Литмир - Электронная Библиотека
Содержание  
A
A

Чувство языка, любовь к слову и его смыслопорождающим возможностям, острота ассоциативного восприятия текста на широчайшем европейском историко-культурном фоне открывают Петеру Тиргену такие возможности постижения имплицитных смыслов текста, которые способны поразить воображение даже профессиональных русских литературоведов. Например, хорошо известная шутка Чехова «Смерть чиновника» может быть осмыслена на фоне аркадского мифа европейской культуры и приобрести невиданный экзистенциальный размах; в рассказе «Припадок» обнаруживается маска Дон Кихота, а в комической миниатюре «О вреде табака» исследователь выявляет отчетливые фаустианские мотивы[26]. И более того, работы Петера Тиргена заставляют внимательного читателя осознать, насколько богаты смыслами русские классические тексты (положение вообще-то аксиоматическое) – но только в том случае, если к ним обращается владеющий необозримым ассоциативным фоном восприятия исследователь.

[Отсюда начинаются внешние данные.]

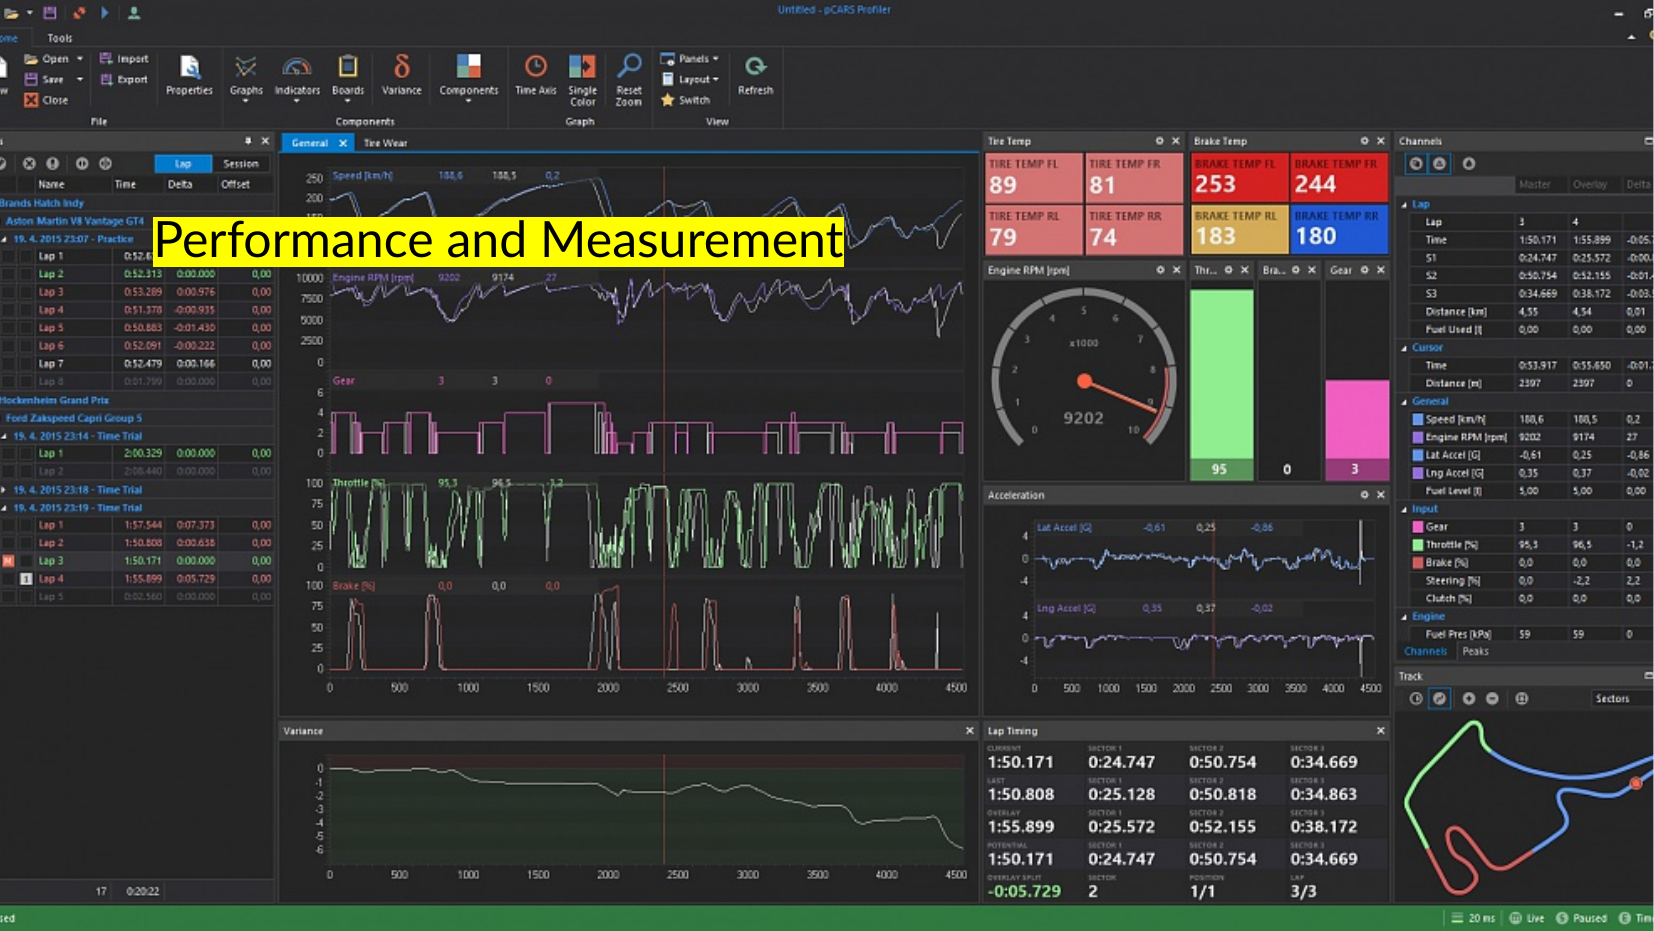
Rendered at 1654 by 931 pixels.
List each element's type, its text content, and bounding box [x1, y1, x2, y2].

list Performance and Measurement [82, 217, 1571, 839]
picture [0, 0, 1654, 931]
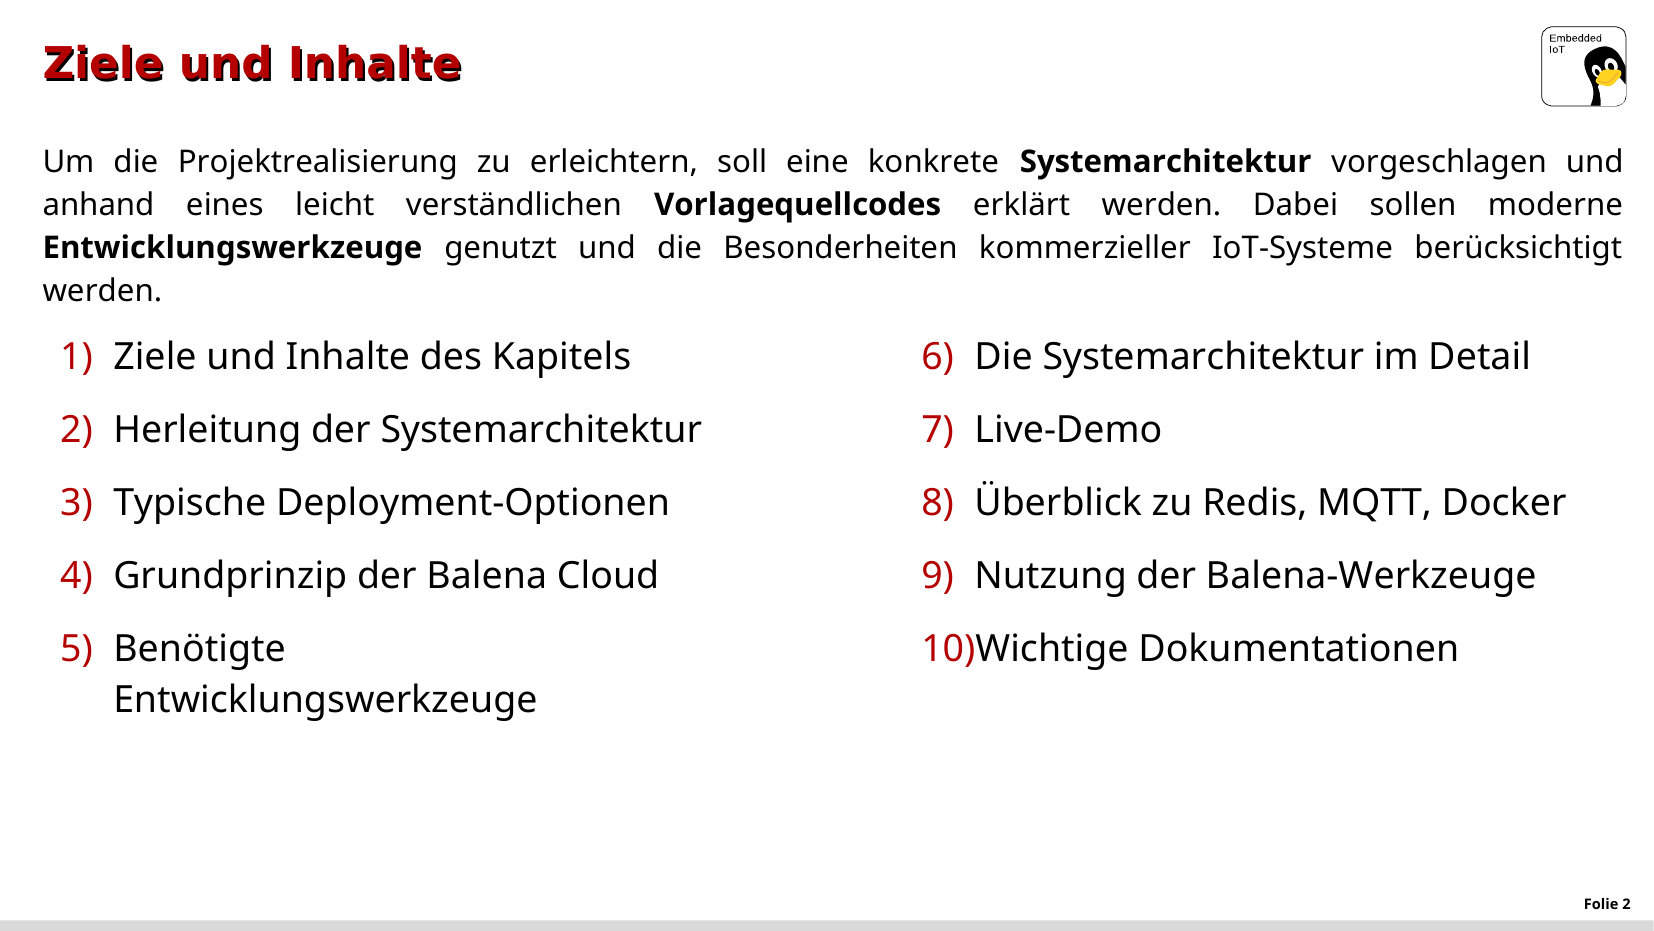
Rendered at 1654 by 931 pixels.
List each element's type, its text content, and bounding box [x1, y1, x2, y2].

list Ziele und Inhalte des Kapitels Herleitung der Systemarchitektur Typische Deployment-Optionen Grundprinzip der Balena Cloud Benötigte Entwicklungswerkzeuge [42, 329, 713, 660]
list Die Systemarchitektur im Detail Live-Demo Überblick zu Redis, MQTT, Docker Nutzung der Balena-Werkzeuge Wichtige Dokumentationen [903, 329, 1574, 643]
list Um die Projektrealisierung zu erleichtern, soll eine konkrete Systemarchitektur vorgeschlagen und anhand eines leicht verständlichen Vorlagequellcodes erklärt werden. Dabei sollen moderne Entwicklungswerkzeuge genutzt und die Besonderheiten kommerzieller IoT-Systeme berücksichtigt werden. [42, 139, 1625, 267]
title Ziele und Inhalte [42, 21, 1601, 107]
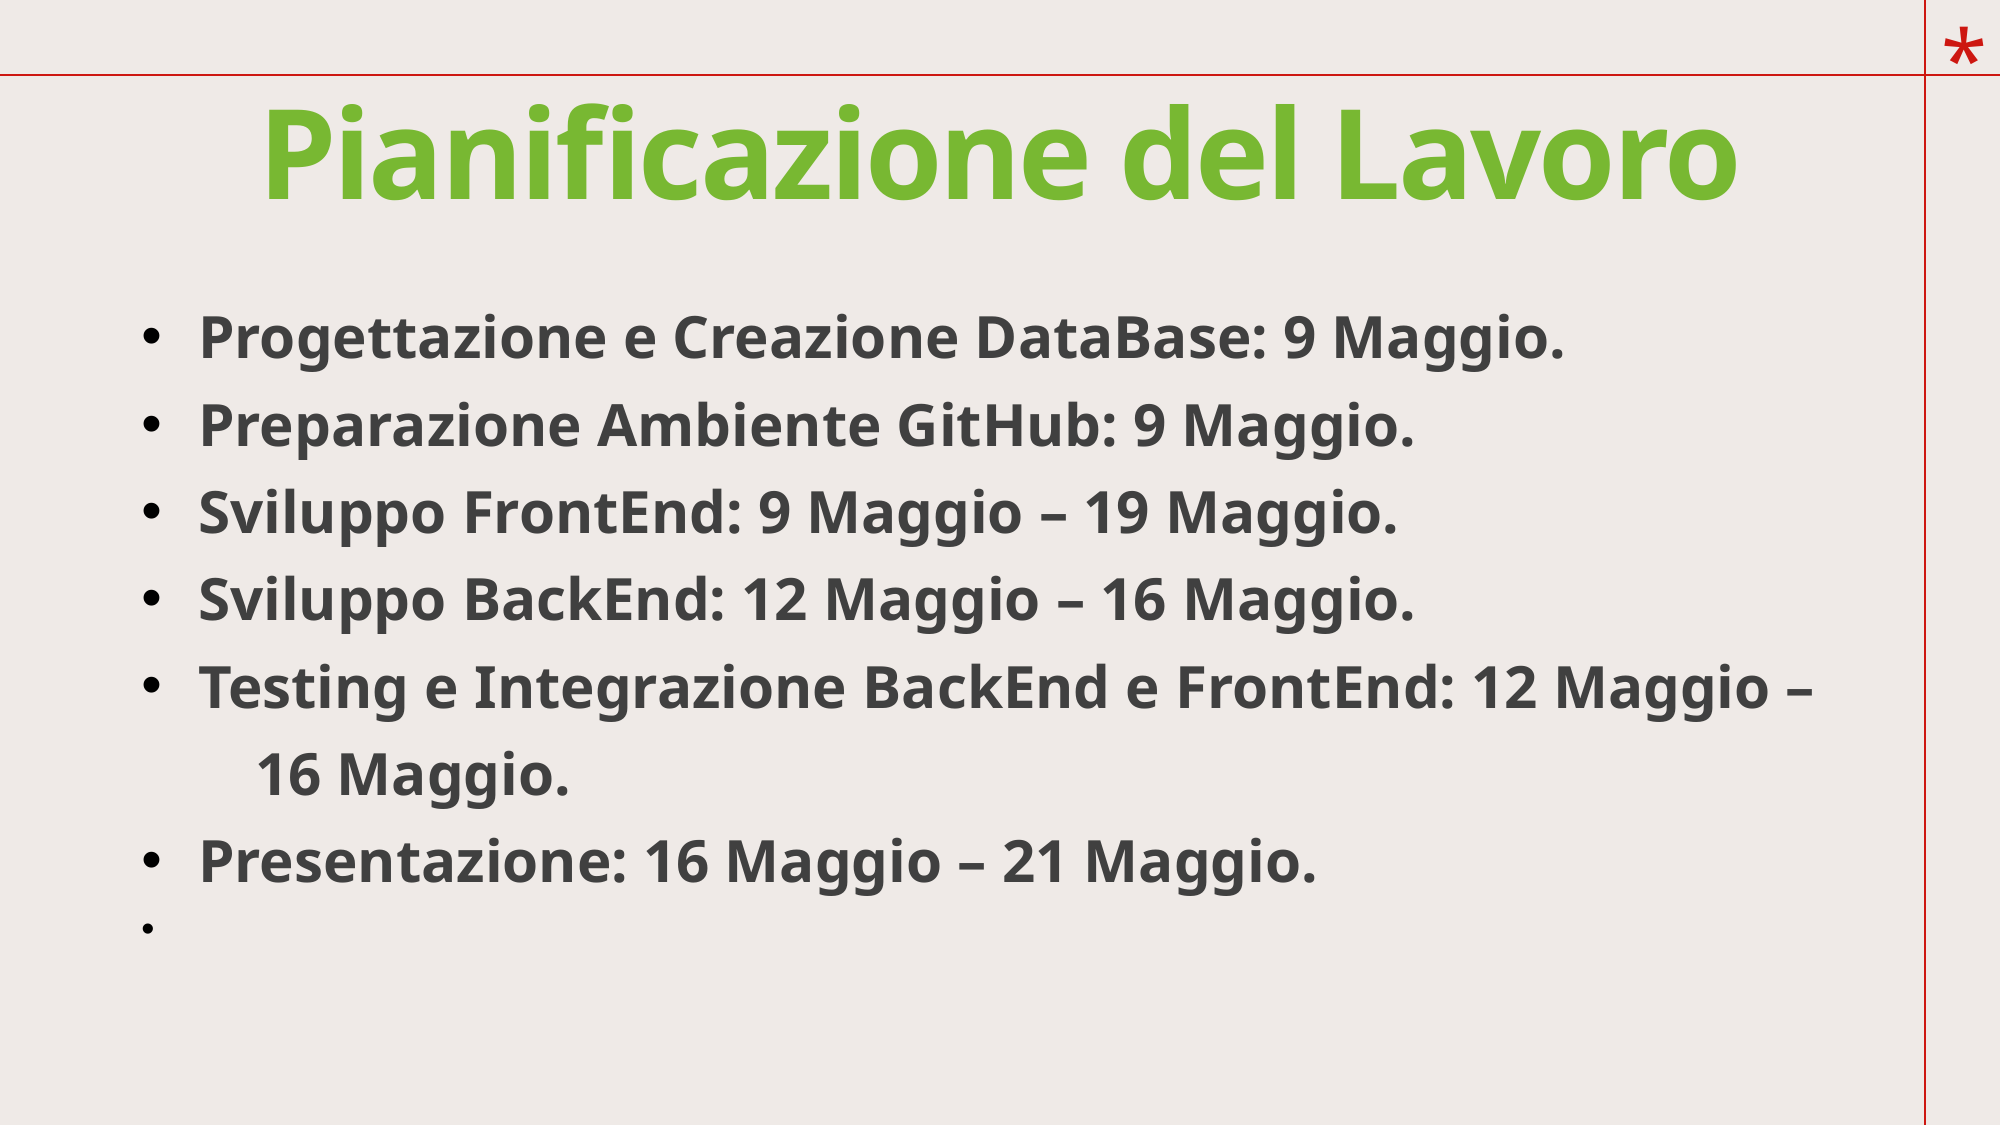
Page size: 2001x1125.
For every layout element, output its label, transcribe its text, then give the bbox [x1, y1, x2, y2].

list Progettazione e Creazione DataBase: 9 Maggio. Preparazione Ambiente GitHub: 9 Maggio. Sviluppo FrontEnd: 9 Maggio – 19 Maggio. Sviluppo BackEnd: 12 Maggio – 16 Maggio. Testing e Integrazione BackEnd e FrontEnd: 12 Maggio – 16 Maggio. Presentazione: 16 Maggio – 21 Maggio. [126, 275, 1874, 968]
title Pianificazione del Lavoro [126, 102, 1874, 253]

Поэтому при всех трудностях, которые создают работы Петера Тиргена для его переводчиков, без этих работ, ставших в их русских переводах достоянием русского литературоведения, наше представление о собственных классических текстах было бы гораздо беднее. И это тоже до некоторой степени имагологический сюжет: ситуация встречи ментальностей (в том числе языков в процессе взаимодействия-перевода) акцентирует оппозицию «свое-чужое», заставляющую острее переживать обе эти категории – та самая ситуация, которая для русской культуры всегда была экзистенциальной: свою идентичность она острее и лучше чувствует на иноментальном фоне. Что характерно, и полярность категорий «своего» и «чужого» при этом упраздняется – чужое доместицируется, свое отчуждается. Знаменитая формула русской ментальности «всемирная отзывчивость» рождается из этой экзистенциальной ситуации. И профессор Петер Тирген в методологии своих трудов по истории русской литературы, созданных на огромном всеевропейском историко-культурном и философском фоне, демонстрирует это самым очевидным образом.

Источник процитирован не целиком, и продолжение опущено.